> [Task prompt]:
Retype every record exactly. Skip the images.

==== Records shown ====

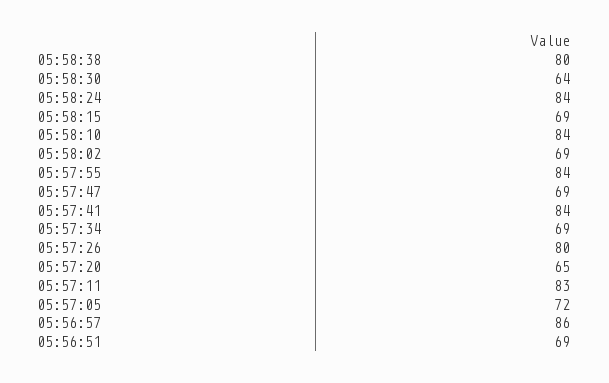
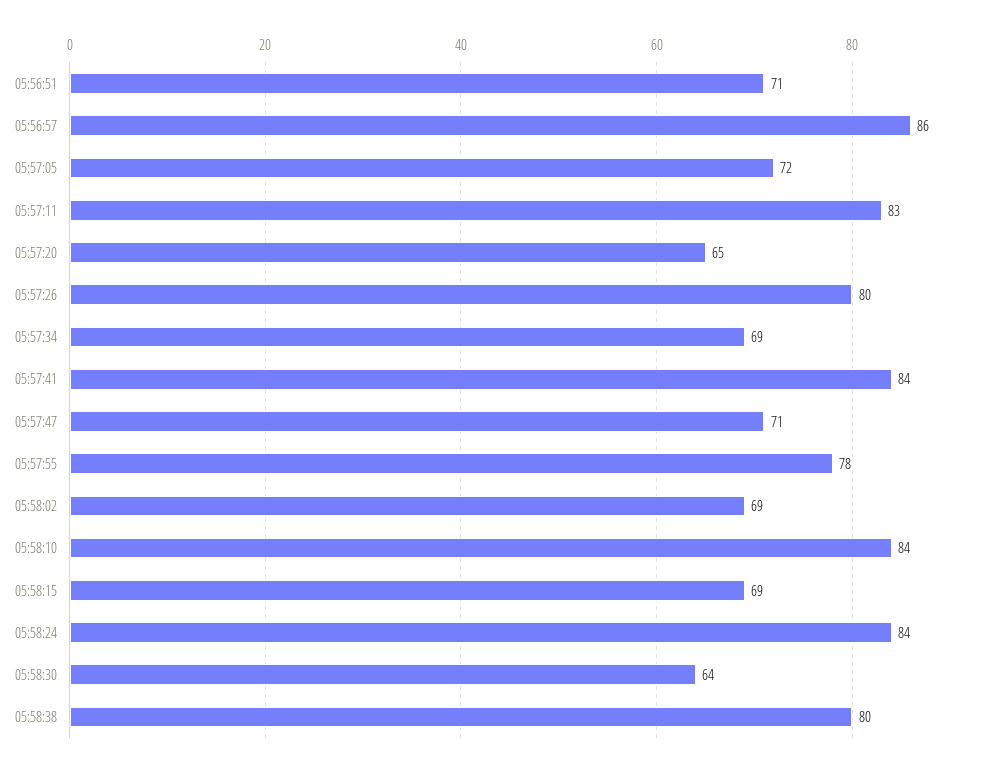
  {
    "05:58:38": 80,
    "05:58:30": 64,
    "05:58:24": 84,
    "05:58:15": 69,
    "05:58:10": 84,
    "05:58:02": 69,
-   "05:57:55": 84,
+   "05:57:55": 78,
-   "05:57:47": 69,
+   "05:57:47": 71,
    "05:57:41": 84,
    "05:57:34": 69,
    "05:57:26": 80,
    "05:57:20": 65,
    "05:57:11": 83,
    "05:57:05": 72,
    "05:56:57": 86,
-   "05:56:51": 69
+   "05:56:51": 71
  }

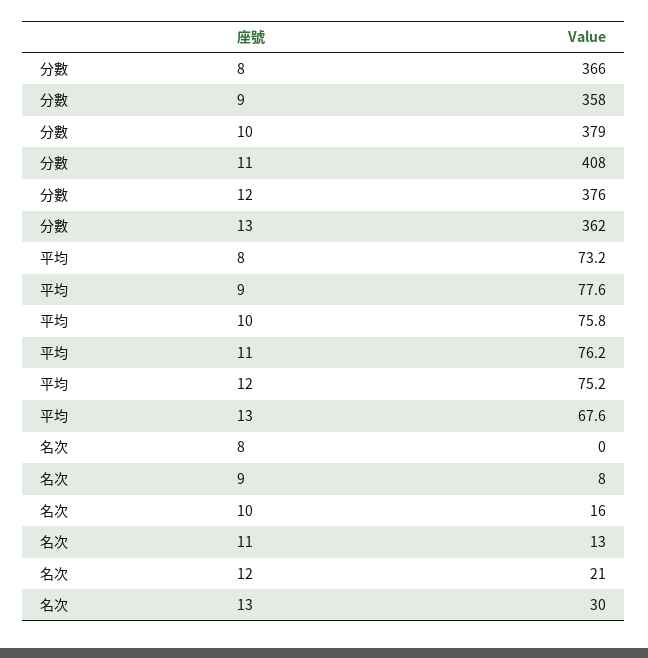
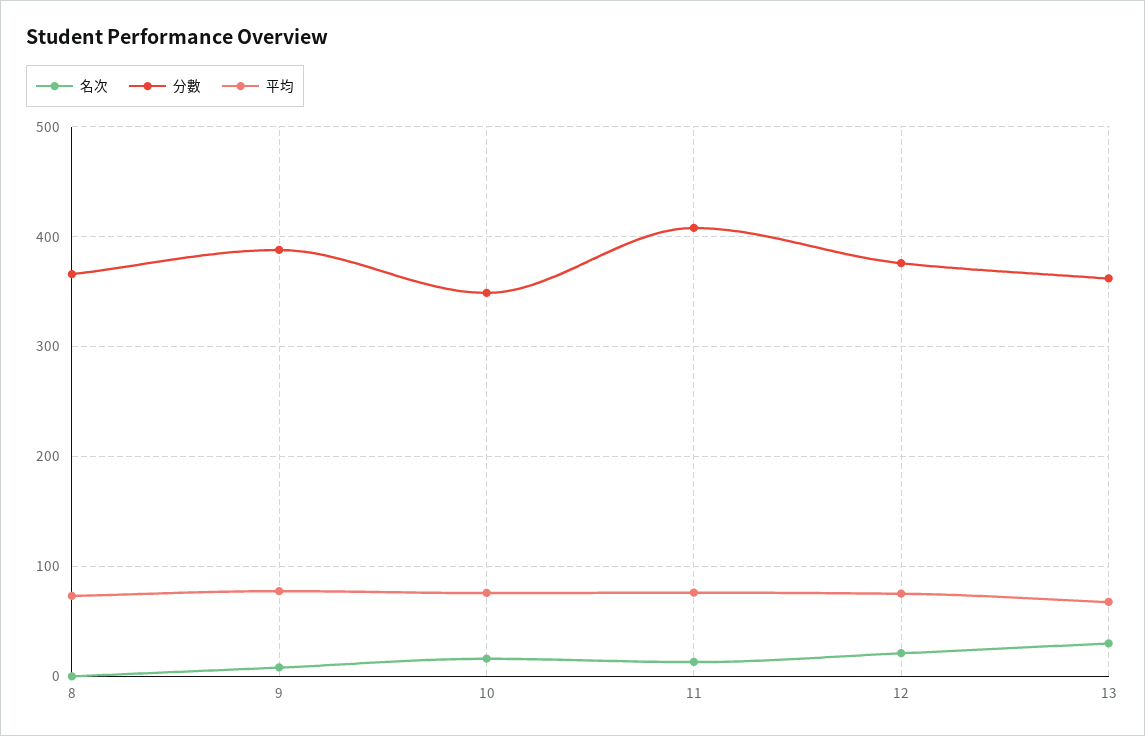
  {
    "分數": {
      "8": 366,
-     "9": 358,
+     "9": 390,
-     "10": 379,
+     "10": 350,
      "11": 408,
      "12": 376,
      "13": 362
    },
    "平均": {
      "8": 73.2,
      "9": 77.6,
      "10": 75.8,
      "11": 76.2,
      "12": 75.2,
      "13": 67.6
    },
    "名次": {
      "8": 0,
      "9": 8,
      "10": 16,
      "11": 13,
      "12": 21,
      "13": 30
    }
  }

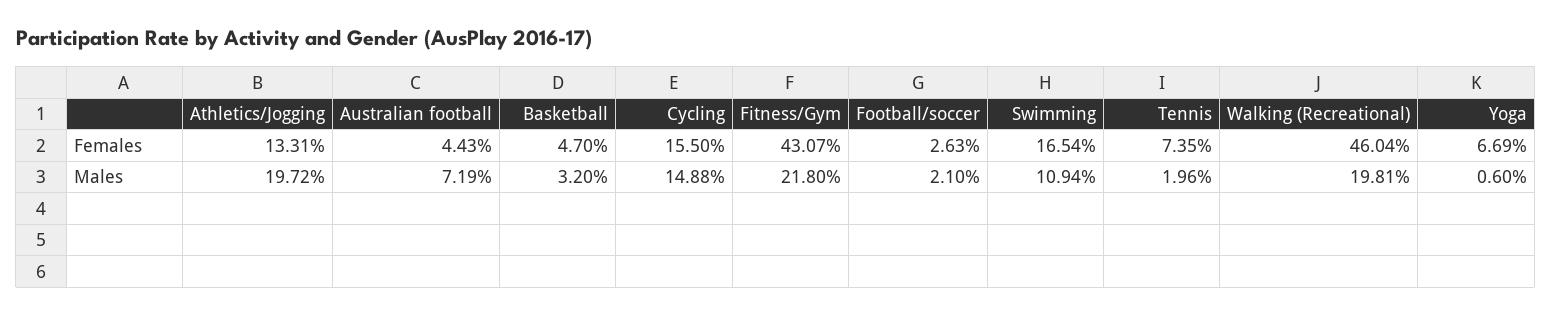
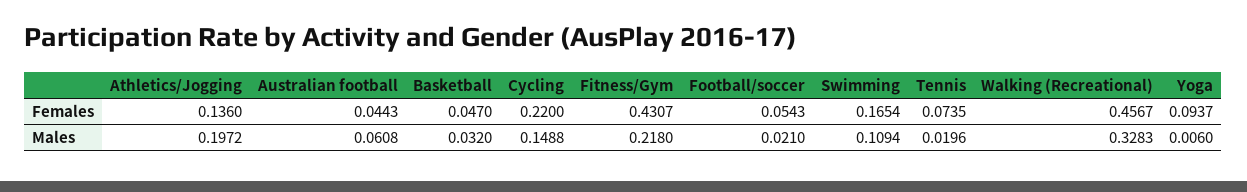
  {
    "Athletics/Jogging": {
-     "Females": 0.1331,
+     "Females": 0.136,
      "Males": 0.1972
    },
    "Australian football": {
      "Females": 0.0443,
-     "Males": 0.0719
+     "Males": 0.0608
    },
    "Basketball": {
      "Females": 0.047,
      "Males": 0.032
    },
    "Cycling": {
-     "Females": 0.155,
+     "Females": 0.22,
      "Males": 0.1488
    },
    "Fitness/Gym": {
      "Females": 0.4307,
      "Males": 0.218
    },
    "Football/soccer": {
-     "Females": 0.0263,
+     "Females": 0.0543,
      "Males": 0.021
    },
    "Swimming": {
      "Females": 0.1654,
      "Males": 0.1094
    },
    "Tennis": {
      "Females": 0.0735,
      "Males": 0.0196
    },
    "Walking (Recreational)": {
-     "Females": 0.4604,
+     "Females": 0.4567,
-     "Males": 0.1981
+     "Males": 0.3283
    },
    "Yoga": {
-     "Females": 0.0669,
+     "Females": 0.0937,
      "Males": 0.006
    }
  }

====

> [Solution to this problem]:
  {
    "05:58:38": 80,
    "05:58:30": 64,
    "05:58:24": 84,
    "05:58:15": 69,
    "05:58:10": 84,
    "05:58:02": 69,
-   "05:57:55": 84,
+   "05:57:55": 78,
-   "05:57:47": 69,
+   "05:57:47": 71,
    "05:57:41": 84,
    "05:57:34": 69,
    "05:57:26": 80,
    "05:57:20": 65,
    "05:57:11": 83,
    "05:57:05": 72,
    "05:56:57": 86,
-   "05:56:51": 69
+   "05:56:51": 71
  }

  {
    "分數": {
      "8": 366,
-     "9": 358,
+     "9": 390,
-     "10": 379,
+     "10": 350,
      "11": 408,
      "12": 376,
      "13": 362
    },
    "平均": {
      "8": 73.2,
      "9": 77.6,
      "10": 75.8,
      "11": 76.2,
      "12": 75.2,
      "13": 67.6
    },
    "名次": {
      "8": 0,
      "9": 8,
      "10": 16,
      "11": 13,
      "12": 21,
      "13": 30
    }
  }

  {
    "Athletics/Jogging": {
-     "Females": 0.1331,
+     "Females": 0.136,
      "Males": 0.1972
    },
    "Australian football": {
      "Females": 0.0443,
-     "Males": 0.0719
+     "Males": 0.0608
    },
    "Basketball": {
      "Females": 0.047,
      "Males": 0.032
    },
    "Cycling": {
-     "Females": 0.155,
+     "Females": 0.22,
      "Males": 0.1488
    },
    "Fitness/Gym": {
      "Females": 0.4307,
      "Males": 0.218
    },
    "Football/soccer": {
-     "Females": 0.0263,
+     "Females": 0.0543,
      "Males": 0.021
    },
    "Swimming": {
      "Females": 0.1654,
      "Males": 0.1094
    },
    "Tennis": {
      "Females": 0.0735,
      "Males": 0.0196
    },
    "Walking (Recreational)": {
-     "Females": 0.4604,
+     "Females": 0.4567,
-     "Males": 0.1981
+     "Males": 0.3283
    },
    "Yoga": {
-     "Females": 0.0669,
+     "Females": 0.0937,
      "Males": 0.006
    }
  }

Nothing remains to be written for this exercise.